Schaurig schön wie eine Sturmnacht, düster, geheimnisvoll und atmosphärisch dicht, eine Geschichte wie gemacht für den Herbst und seine aufziehenden Nebel.
Diego Muzzio ist ein Antikriegsroman und ein Schauerroman erste Güte gelungen. Mit den großen Namen dieses Genres, Edgar Allan Poe oder Mary Shelley kann er für mich locker mithalten, seine Hommage an Robert Louis Stevensons Dr. Jekyll und Mr. Hyde ist gekonnt mit seiner Geschichte verwoben.
Schon nach wenigen Seiten war ich von der Atmosphäre des Romans eingenommen. Der Sturm pfiff mir eiskalt um die Ohren, meine Nackenhaare stellten sich auf. Muzzios Sprache bleibt dabei ruhig und fließt, wie ein Strudel zieht er mich immer tiefer in eine Welt hinein, in der Realität, Erinnerung und Wahrnehmung ineinanderfließen. Eine unterschwellige Spannung entsteht, die sich aus der ständigen Ahnung nährt, dass hinter dem Sichtbaren noch etwas anderes verborgen liegt.

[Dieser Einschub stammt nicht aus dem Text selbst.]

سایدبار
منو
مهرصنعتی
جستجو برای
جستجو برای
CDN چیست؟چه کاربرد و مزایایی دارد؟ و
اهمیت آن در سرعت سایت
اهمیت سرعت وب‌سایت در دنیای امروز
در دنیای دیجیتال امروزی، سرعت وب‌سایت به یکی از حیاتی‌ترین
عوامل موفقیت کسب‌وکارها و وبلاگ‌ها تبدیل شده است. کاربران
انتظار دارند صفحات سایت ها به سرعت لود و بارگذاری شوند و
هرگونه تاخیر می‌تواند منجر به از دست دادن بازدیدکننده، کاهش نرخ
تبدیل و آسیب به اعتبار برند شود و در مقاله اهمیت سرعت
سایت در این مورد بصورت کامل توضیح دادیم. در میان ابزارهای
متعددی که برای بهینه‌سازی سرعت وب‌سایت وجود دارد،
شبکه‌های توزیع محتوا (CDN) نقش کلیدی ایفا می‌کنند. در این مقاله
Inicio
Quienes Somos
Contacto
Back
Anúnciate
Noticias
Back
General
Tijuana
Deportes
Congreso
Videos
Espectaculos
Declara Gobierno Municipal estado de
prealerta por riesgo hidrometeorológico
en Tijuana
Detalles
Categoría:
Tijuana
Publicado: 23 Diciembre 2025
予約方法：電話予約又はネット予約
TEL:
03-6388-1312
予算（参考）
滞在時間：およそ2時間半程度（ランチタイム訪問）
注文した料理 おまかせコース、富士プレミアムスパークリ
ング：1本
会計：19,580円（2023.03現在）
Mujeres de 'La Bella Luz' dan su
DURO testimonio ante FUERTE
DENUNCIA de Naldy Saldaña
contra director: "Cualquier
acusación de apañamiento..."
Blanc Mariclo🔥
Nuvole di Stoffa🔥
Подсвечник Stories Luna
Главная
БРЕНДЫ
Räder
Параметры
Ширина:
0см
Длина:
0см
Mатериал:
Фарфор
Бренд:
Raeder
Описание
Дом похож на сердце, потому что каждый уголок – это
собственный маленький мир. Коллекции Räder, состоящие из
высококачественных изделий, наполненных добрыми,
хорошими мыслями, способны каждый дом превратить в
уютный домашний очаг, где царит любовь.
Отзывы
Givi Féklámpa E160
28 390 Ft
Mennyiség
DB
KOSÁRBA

Diego Muzzio zeichnet seine poetischen Bilder, ohne das seine Prosa überladen wirkt. Viele Formulierungen besitzen eine stille Schönheit und verleihen dem Text eine besondere Dichte. Diese Sprache konsumiert man nicht einfach, man liest bewusst, das war etwas was ich hinter einem Schauerroman nicht vermutet hätte und was mich sehr für die Geschichte eingenommen hat.
Neben den perfekt eingebundenen Schauerelementen findet man nachdenkliche, bestürzende Bilder, die mich an Erich Maria Remarque und sein Im Westen nichts Neues haben denken lassen, der Held von Muzzios Geschichte wird 1917 bei der Schlacht an der Somme schwer verletzt, diese Mischung macht Goliaths Auge zu einer intensiven, einer bereichernden Lektüre.
Mich hat dieser Roman über den 7.8. begleitet, an diesem Tag steht Der Tag des Leuchtturms im Kalender. Man feiert diese Bollwerke der Beständigkeit alljährlich dafür, dass sie für Schiffe und Boote Sicherheit auf See symbolisiert. Bei Muzzio habe ich den Leuchtturm als Metapher für das innere Gefängnis seiner Protagonisten gelesen und wie es sich für eine klassische Gothic Novel gehört, ist er in diesem Fall gleichtzeitig das unheimliche Gemäuer.
Es hat nicht nur eine zerrissene, geheimnisvolle Gestalt, Zwischenweltliches und eine Tierwelt, die außer Rand und Band gerät. Die bedrückende und melancholische Grundstimmung wird von den Elementen Wind und Wasser in ihrer spektakulärsten Form ergänzt und so, wie man es bei Geschichten aus dem mare Programm liebt. Genauso stimmig verschränken sich die beiden Erzählebenen miteinander. Unglaublich was hier auf rund zweihundert Seiten Platz findet. Da ziehe ich meinen Hut.
Wohltuend hebt sich dieser Roman von dem ab, was sich auf den Tischen der Buchhandlungen meines Vertrauens und in den meisten Verlagsprogrammen in letzter Zeit so finden lässt. Manchmal bin ich es müde noch eine Familien- und Mutter-Tochtergeschichte, noch eine Spurensuche in die Vergangenheit zu lesen. Wo bleibt das Abenteuer? Wo ein Blick in die Geschichte, der uns auf andere Art und Weise mitnimmt? Ihr fragt Euch das auch? Bitte sehr. Hier ist er. Ein Roman den ich genau auch deshalb sehr gerne empfehle.